What will be the transformation and Jacobian of transformation for the following case

[Jesmin]

Let \(X_i\sim N(\mu_i,\sigma^2) \) ; where \( [i=1,2,\ldots,n] \)
show that \(\bar X\) and \( (X_i-\bar X)\) are independent.
If all \( X_i\) had same mean \(\mu\) then we transform the random variables \(X_i\); \( [i=1,2,\ldots,n] \) to

\(Y_1=\bar X\)
\(Y_2 =X_2-\bar X \)
\(Y_3 = X_3-\bar X \)
\( \vdots\)
\(Y_n = X_n-\bar X \)

and the Jacobian of the transformation can be shown to not depend on \(X_i\) or \(\bar X\) and is equal to the constant \(n\).(Honestly, I don’t know how do they understand that we need to consider \( Y_1=\bar X\) in lieu of \( Y_1= X_1-\bar X \) and how to compute this Jacobian of the transformation )

But for the above case each \( X_i\) has different mean \(\mu_i\).
What will be the transformation and Jacobian of transformation here?

 

[BGM]

Re: What will be the transformation and Jacobian of transformation for the following

For your first question:

Note that by independence, we have

\( \begin{bmatrix} X_1 \\ X_2 \\ \vdots \\ X_n \end{bmatrix} \sim
\mathcal{N}\left(\begin{bmatrix} \mu_1 \\ \mu_2 \\ \vdots \\ \mu_n \end{bmatrix},
\begin{bmatrix} \sigma^2 & 0 & \ldots & 0 \\
0 & \sigma^2 & \ldots & 0 \\
\vdots & \vdots & \ddots & \vdots \\
0 & 0 & \ldots & \sigma^2 \end{bmatrix}
\right)\)

Since they jointly follows a multivariate normal, any affine transformation will also follows a multivariate normal.
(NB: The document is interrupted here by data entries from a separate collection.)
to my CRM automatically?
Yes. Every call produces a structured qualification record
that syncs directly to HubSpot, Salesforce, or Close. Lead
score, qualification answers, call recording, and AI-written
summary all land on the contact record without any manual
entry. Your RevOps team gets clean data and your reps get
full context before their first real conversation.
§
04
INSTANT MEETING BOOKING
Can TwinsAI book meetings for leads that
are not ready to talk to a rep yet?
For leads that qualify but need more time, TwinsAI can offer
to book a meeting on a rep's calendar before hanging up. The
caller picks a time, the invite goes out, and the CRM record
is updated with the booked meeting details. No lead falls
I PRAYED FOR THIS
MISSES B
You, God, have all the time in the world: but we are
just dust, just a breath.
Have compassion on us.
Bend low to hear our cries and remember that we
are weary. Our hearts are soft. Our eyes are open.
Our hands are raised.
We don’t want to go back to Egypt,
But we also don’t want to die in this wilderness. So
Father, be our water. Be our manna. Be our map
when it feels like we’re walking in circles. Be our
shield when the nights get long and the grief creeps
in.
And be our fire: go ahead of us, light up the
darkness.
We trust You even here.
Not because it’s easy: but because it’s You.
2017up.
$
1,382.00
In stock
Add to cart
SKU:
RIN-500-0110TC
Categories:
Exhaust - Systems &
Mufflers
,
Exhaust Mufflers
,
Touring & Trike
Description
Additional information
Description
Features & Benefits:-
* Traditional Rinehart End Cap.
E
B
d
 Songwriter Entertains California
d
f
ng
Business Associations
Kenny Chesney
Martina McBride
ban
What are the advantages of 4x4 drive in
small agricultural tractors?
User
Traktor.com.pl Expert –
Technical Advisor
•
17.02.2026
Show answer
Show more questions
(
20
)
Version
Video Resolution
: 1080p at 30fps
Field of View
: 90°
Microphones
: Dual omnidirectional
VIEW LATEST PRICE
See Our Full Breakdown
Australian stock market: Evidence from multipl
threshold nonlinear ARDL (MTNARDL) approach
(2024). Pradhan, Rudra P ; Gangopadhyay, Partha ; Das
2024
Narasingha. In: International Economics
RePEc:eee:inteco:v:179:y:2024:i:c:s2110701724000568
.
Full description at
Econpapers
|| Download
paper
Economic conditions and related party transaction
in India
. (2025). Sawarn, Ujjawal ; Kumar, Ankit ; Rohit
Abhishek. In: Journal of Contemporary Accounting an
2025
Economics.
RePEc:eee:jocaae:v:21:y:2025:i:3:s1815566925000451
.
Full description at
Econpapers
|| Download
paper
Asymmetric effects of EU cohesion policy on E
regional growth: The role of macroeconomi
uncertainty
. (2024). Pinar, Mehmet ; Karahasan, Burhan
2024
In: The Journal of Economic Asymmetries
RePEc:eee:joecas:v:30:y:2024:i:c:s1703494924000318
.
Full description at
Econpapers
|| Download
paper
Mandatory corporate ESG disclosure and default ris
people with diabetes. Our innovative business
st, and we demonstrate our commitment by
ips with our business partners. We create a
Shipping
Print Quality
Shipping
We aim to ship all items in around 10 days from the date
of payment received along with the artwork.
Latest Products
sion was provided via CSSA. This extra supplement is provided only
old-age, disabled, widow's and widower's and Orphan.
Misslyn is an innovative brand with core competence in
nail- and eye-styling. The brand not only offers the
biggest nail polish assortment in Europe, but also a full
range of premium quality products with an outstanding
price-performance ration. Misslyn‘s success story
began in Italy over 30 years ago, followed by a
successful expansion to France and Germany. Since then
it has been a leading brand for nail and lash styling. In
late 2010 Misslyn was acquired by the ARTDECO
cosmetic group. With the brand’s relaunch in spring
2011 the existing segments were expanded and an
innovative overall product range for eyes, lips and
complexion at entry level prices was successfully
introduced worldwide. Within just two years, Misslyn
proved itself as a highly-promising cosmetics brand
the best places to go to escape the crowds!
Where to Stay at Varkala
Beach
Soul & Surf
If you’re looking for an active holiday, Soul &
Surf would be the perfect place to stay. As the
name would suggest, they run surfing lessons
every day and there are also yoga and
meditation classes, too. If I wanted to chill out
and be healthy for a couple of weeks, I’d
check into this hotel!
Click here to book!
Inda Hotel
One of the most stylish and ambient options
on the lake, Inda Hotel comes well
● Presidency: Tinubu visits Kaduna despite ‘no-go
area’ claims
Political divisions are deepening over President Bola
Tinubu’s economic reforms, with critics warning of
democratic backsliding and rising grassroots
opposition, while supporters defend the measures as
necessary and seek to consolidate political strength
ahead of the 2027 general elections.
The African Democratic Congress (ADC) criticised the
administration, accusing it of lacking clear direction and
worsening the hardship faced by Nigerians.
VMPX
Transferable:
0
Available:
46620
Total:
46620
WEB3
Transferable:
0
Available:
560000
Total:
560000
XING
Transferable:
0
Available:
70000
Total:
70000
Note that

\( \begin{bmatrix} \bar{X} \\ X_i - \bar{X} \end{bmatrix}
= \begin{bmatrix} \frac {1} {n} & \ldots & \frac {1} {n} & \ldots & \frac {1} {n}\\
-\frac {1} {n} & \ldots & 1 - \frac {1} {n} & \ldots & -\frac {1} {n} \end{bmatrix}
\begin{bmatrix} X_1 \\ \vdots \\ X_i \\ \vdots \\ X_n \end{bmatrix}\)

And for any pair of random variables jointly follows a bivariate normal, they are independent if and only if they are uncorrelated. So you merely need to check whether

\( Cov[\bar{X}, X_i - \bar{X}] = 0 \)

For your second part, note the Jacobian is purely dependent on the transformation only. So as long as the transformation is the same, the corresponding Jacobian is the same, no matter what the underlying distribution is. And this part should be aid to help you to obtain another result, but not required for the first part.